2. Keep all stakeholders informed, especially when fulfilling commitments is at risk.
3. Spend time directly engaged with the team asking non-assumptive questions to gain a better understanding of the situations affecting the team.
4. Be direct and explicit about what you need or expect.
5. Do not withhold information out of a fear of being wrong, be willing to share information admitting you may be wrong.
6. Be open to innovation and address any issues or concerns in an upfront manner.
7. Look beyond your own interests.
8. Demonstrate a true concern for others and avoid engaging in non-productive pursuits detrimental to the project or others.

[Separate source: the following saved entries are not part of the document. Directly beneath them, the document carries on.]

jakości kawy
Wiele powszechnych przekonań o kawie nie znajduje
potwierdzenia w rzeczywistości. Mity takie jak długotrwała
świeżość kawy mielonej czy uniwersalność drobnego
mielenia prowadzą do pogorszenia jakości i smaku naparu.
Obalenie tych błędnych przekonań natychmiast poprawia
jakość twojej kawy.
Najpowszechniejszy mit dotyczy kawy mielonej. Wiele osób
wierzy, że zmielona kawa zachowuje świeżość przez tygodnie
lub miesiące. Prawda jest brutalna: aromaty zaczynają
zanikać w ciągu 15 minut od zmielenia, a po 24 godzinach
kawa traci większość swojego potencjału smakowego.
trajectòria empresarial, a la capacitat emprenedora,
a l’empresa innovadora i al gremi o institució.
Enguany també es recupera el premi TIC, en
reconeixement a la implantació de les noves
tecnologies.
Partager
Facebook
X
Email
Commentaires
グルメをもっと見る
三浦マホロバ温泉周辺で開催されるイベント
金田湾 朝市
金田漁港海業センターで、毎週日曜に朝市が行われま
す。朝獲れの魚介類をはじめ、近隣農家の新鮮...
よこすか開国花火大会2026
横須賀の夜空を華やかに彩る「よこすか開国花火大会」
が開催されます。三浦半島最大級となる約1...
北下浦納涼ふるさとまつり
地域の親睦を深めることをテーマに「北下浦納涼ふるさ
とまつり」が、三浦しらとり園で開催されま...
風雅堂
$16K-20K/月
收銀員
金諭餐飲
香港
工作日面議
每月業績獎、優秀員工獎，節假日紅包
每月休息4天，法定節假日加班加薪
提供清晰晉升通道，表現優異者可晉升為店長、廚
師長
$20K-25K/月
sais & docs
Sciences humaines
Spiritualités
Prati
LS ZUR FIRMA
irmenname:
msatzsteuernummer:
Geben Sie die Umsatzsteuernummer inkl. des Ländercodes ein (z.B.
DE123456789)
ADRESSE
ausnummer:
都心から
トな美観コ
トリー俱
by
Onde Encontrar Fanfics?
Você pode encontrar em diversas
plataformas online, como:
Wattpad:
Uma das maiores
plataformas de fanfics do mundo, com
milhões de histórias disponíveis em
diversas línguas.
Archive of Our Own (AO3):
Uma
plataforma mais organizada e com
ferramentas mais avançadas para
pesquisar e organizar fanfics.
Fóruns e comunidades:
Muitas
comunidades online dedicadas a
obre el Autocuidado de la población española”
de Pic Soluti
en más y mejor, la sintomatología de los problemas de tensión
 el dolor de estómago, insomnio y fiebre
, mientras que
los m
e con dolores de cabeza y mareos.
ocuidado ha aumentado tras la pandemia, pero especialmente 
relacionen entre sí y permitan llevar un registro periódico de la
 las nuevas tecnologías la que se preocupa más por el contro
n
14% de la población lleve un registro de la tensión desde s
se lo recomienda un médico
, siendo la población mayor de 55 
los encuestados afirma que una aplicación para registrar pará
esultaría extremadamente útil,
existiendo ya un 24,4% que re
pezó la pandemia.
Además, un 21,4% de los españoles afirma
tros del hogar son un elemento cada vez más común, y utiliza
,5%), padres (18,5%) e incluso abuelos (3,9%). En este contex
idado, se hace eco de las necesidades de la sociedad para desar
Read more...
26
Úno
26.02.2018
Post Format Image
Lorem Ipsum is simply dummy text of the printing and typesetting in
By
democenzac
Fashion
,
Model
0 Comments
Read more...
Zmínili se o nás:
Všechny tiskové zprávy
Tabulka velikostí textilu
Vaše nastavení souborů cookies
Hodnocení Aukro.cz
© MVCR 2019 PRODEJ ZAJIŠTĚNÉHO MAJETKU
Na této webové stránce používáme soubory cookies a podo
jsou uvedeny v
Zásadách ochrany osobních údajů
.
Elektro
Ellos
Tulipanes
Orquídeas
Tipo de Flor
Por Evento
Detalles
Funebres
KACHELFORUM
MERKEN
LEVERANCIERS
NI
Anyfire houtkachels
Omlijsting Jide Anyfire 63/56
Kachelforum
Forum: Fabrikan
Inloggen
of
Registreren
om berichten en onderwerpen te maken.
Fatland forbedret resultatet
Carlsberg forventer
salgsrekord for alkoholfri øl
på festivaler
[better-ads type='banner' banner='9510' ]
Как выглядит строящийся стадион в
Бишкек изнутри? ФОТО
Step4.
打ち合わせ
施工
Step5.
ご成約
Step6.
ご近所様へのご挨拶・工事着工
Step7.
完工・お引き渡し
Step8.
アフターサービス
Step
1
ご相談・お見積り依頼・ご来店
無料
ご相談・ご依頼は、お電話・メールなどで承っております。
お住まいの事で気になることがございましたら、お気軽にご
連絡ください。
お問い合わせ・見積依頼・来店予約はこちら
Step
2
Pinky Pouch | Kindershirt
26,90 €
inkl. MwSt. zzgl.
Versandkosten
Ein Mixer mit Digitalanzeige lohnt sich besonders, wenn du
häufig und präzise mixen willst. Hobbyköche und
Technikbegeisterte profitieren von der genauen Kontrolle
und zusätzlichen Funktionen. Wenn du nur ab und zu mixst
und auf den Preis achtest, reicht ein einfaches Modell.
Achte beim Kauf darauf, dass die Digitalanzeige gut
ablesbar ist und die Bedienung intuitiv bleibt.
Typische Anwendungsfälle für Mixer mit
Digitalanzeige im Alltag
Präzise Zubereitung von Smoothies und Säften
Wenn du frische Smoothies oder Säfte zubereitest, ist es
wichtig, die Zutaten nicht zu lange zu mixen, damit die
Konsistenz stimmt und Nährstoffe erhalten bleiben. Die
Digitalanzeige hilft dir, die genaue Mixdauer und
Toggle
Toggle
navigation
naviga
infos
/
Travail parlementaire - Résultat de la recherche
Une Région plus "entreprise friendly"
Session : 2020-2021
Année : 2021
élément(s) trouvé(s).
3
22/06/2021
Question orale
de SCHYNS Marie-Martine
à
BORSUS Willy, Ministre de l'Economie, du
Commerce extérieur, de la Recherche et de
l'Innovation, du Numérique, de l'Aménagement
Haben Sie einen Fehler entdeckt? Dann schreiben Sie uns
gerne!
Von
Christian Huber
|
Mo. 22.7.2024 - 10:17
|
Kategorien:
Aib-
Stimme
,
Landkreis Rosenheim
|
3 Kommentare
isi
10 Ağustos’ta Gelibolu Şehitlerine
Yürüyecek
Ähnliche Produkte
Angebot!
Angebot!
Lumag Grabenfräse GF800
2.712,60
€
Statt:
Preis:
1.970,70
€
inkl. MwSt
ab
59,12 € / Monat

Conflict is inevitable in a project environment. Incongruent requirements, competition for resources, breakdowns in communications, and many other factors could become sources of conflict. Within a project’s environment, conflict may yield dysfunctional outcomes. However, if actively managed, conflicts can actually help the team arrive at a better solution. The PM must be able to identify the causes for conflict and then actively manage the conflict thus minimizing potential negative impacts. The project team is then able to deliver better solutions and increase the probability of project success. PM’s have to develop the skills and experience necessary to effectively manage to the situation. Managing conflict in a projects involves building trust with all involved parties early in the project; being open and honest, and to seek a positive resolution to the situation causing the conflict. PM’s make every effort to establish a collaborative approach among the team members to achieve full resolution of the problems. When the collaborative approach isn’t working, the PM must then use other methods for handling the conflict; forcefulness, accommodation, avoidance, or compromise. Managing conflict is one of the biggest challenges a PM must deal with on a regular basis. It requires use of all the other interpersonal skills of a PM in order to bring the conflict to a successful conclusion (Kerzner, 2001).
Coaching helps propel the project team to higher levels of adeptness and performance. Coaching is about helping people realize their abilities through enablement and growth. It aids team members in enhancing their skills that could lead to project success. Coaching can take many forms and styles. In many instances, informal training is used to increase technical skills. Most companies expect that a minimal amount of coaching should be used since they think they’re buying the expertise already. Most coaching happens in one-on-one situations of the moment and the PM needs to know when to apply it.
The PM must reach deep into their experiences and training in order to effectively lead. PM’s are very unique people, but they’re not born leaders; they have to learn and experience it in order to practice it effectively. They’re expected to bring the project to a successful conclusion while meeting the needs of the business. They’re expected to bring the project to a successful conclusion on time and within budget. As stated earlier, the expectation levels are pretty high and the pressure can be extreme. It takes a special kind of leader to bring together an idea and make it all work together. PM’s are the boss of no one; yet are expected to get people to do what needs to be done and are held responsible if they don’t succeed. They have to bring together a group of people who have likely never worked together before and make it so they are a well-oiled machine working together. Depending on the size and nature of the project, that could be a lot to ask of any one individual. But by putting the right person with the right project one can expect that it will end successfully. That person needs to have experience in many different facets of people and technical know-how as well as a healthy amount of business acumen. Without these the PM as a leader will likely fail. With them, they can go far.